As you might remember from my last post, I'm in the middle of an injury and doing less running than I should for a marathon training plan. However, I am doing lots and lots of swimming and aqua jogging. And I LIKE IT!
Really quick, my exercise stats for this week include:
- Mon: REST
- Tue: Swim breaststroke for 25 min and aqua jogging for 15 min (using my new water shoes)
- Wed: Swim breaststroke/backstroke for 25 min and aqua jogging for 20 min (using my new kickboard to stabilize me)
- Thu: 3 mile slow run with the Karbach Running Club (3rd one, 2 more to go before I get a shirt)
- Fri: 1.5 mile walk with dog
- Sat: Swim breaststroke/backstroke for 25 min, aqua jogging for 25 min, and 1 mile walk with dog
- Sun: Swim breaststroke/backstroke for 25 min, aqua jogging for 20 min (didn't have kickboard and it was miserable), and 1/2 mile walk with dog.
I also walked down 20 flights of stairs one day this week (more on that later). So, this is not bad for the week. I tried to get a run in on Sunday, but the weather was just miserable and cold. So, I decided to swim instead.
And that brings me to the point of my post. I have learned quite a bit about myself and swimming since I stepped it up a notch this week with doing the most swims ever in a week that didn't involve beer and laying out.
|How I used to look.|
- Even though I have banged my head against the pool wall a few times now, I really like the backstroke. I start to feel the power of my arm pushing me through the water and I just get in to a zone (hence why I smacked my head).

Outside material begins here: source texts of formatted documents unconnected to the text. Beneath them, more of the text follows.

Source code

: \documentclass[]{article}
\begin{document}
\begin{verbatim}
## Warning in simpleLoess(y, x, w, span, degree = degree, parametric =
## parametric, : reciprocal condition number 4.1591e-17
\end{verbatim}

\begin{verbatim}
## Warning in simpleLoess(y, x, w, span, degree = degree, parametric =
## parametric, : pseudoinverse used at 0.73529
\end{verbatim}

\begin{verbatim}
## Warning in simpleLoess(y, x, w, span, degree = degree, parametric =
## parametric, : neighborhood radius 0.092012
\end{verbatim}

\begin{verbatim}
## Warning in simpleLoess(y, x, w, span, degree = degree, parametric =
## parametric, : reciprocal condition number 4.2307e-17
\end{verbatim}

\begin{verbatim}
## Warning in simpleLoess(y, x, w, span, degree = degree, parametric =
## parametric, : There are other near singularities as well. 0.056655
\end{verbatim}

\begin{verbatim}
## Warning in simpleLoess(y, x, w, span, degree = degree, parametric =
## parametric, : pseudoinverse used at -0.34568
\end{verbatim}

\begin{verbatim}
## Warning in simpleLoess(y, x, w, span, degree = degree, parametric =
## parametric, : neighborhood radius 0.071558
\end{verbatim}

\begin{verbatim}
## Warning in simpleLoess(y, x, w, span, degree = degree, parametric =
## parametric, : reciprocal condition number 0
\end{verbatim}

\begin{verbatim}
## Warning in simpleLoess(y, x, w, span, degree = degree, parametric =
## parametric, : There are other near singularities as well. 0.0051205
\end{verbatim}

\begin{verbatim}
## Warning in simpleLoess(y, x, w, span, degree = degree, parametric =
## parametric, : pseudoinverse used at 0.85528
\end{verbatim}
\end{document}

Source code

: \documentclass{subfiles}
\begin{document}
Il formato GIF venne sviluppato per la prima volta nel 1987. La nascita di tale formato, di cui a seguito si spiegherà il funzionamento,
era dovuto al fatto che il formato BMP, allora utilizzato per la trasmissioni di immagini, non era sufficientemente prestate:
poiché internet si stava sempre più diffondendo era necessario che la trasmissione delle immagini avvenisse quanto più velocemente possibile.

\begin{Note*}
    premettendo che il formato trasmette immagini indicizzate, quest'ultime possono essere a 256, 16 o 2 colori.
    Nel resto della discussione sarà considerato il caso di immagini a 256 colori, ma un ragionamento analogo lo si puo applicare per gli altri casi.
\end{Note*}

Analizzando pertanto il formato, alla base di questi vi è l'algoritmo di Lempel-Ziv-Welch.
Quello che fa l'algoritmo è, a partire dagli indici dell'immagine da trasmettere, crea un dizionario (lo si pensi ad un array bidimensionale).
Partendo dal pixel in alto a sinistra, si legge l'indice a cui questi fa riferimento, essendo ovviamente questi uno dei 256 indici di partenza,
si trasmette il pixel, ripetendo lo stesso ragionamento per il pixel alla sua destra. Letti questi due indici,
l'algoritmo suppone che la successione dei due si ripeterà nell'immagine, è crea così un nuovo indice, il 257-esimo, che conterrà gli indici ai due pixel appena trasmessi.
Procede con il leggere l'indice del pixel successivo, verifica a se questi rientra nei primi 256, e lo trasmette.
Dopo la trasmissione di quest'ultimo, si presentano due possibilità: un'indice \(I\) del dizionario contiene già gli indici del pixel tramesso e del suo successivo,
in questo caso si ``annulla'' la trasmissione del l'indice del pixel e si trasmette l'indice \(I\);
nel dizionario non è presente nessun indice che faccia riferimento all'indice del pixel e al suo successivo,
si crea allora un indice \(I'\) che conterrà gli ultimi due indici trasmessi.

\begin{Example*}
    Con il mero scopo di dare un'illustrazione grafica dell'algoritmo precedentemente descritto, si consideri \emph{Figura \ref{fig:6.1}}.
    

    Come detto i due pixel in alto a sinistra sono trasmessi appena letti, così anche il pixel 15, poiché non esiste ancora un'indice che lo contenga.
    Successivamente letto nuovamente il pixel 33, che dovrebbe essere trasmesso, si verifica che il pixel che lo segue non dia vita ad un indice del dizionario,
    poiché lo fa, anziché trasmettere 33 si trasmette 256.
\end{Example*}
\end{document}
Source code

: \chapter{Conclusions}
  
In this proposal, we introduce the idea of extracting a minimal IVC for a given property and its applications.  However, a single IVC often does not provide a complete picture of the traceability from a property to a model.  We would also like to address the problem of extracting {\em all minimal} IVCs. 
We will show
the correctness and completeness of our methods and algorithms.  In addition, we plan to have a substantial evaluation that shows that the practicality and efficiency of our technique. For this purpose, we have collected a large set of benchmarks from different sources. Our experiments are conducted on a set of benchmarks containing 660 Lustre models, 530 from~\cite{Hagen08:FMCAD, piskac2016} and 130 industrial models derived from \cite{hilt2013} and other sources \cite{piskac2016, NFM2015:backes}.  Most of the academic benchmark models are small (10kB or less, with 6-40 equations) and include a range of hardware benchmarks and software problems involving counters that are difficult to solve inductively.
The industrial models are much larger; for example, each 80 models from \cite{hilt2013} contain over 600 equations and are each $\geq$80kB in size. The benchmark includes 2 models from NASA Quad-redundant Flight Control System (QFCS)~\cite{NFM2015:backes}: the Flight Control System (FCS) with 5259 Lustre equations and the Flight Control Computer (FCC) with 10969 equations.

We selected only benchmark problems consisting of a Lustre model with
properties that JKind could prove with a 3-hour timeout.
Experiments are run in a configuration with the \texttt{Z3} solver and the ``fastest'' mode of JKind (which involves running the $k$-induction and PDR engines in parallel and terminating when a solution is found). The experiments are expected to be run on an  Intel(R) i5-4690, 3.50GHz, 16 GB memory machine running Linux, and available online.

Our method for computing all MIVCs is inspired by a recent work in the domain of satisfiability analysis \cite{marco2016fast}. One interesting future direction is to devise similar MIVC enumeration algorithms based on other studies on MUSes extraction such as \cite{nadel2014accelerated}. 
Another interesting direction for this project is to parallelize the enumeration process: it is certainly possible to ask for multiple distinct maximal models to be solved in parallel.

- The pool at LA Fitness does not have markers on the ceiling to help alert you to when the wall is coming up. On some of the lanes, you can tell with the ladders. However, one lane (the "smacked my head" lane) only has one ladder instead of two. I can tell when the wall is coming up on one end, but not both ends.
- I splash a lot when I'm doing the backstroke. I see others doing their backstroke and they don't spew up as much water as I do both when moving my arms back and when the hands hit the water. I'm constantly getting water in my nose and mouth.
- It's really hard to kick your feet with water shoes on even with using a kickboard. I move no where. I guess I see why people wear fins. I'm going to have to bring mine even though my fins are super duper scuba diving fins.
This is how I look after making it halfway down the pool on a kickboard. NOT. GOING. ANYWHERE.
- The kickboard works awesome to stabilize me during aqua jogging.
- Apparently, on Sunday (could be anomaly), the gym increases the water level in the pool and the intensity of the jets in the Jacuzzi. I forgot my kickboard and I slowly jogged on my tiptoes in the deep end, while trying to hold on to the wall to push me forward. Then, I would get blown away by the strong current losing my balance and slipping...a lot. I couldn't even sit without moving in the Jacuzzi, because the jets were so strong.
- Men will jump in to the lane assuming they can share, but then nonchalantly ask if it's okay to the other lane person. Women will ask before jumping in to share the lane. One lady kept thanking me over and over again.
- When sharing a lane and doing breaststroke, I had to modify my hand position so I wouldn't scrape my hand on the wall. Note to self...when the woman is asking which side of the lane I prefer to use, use the side with the rope thing instead of the wall. OUCH!
- My legs jiggle less in the water now that I have done four days of aqua jogging. I feel like a rock star.
- I seem to have perfect timing with the pool. Since I get in to the Jacuzzi for 20 minutes before I swim, the pool generally clears out by the time I get in to pool. Then, halfway through my swim or aqua jogging, the new people show up ready to swim. And by then, I'm already in the pool with an established lane. They have to work around me.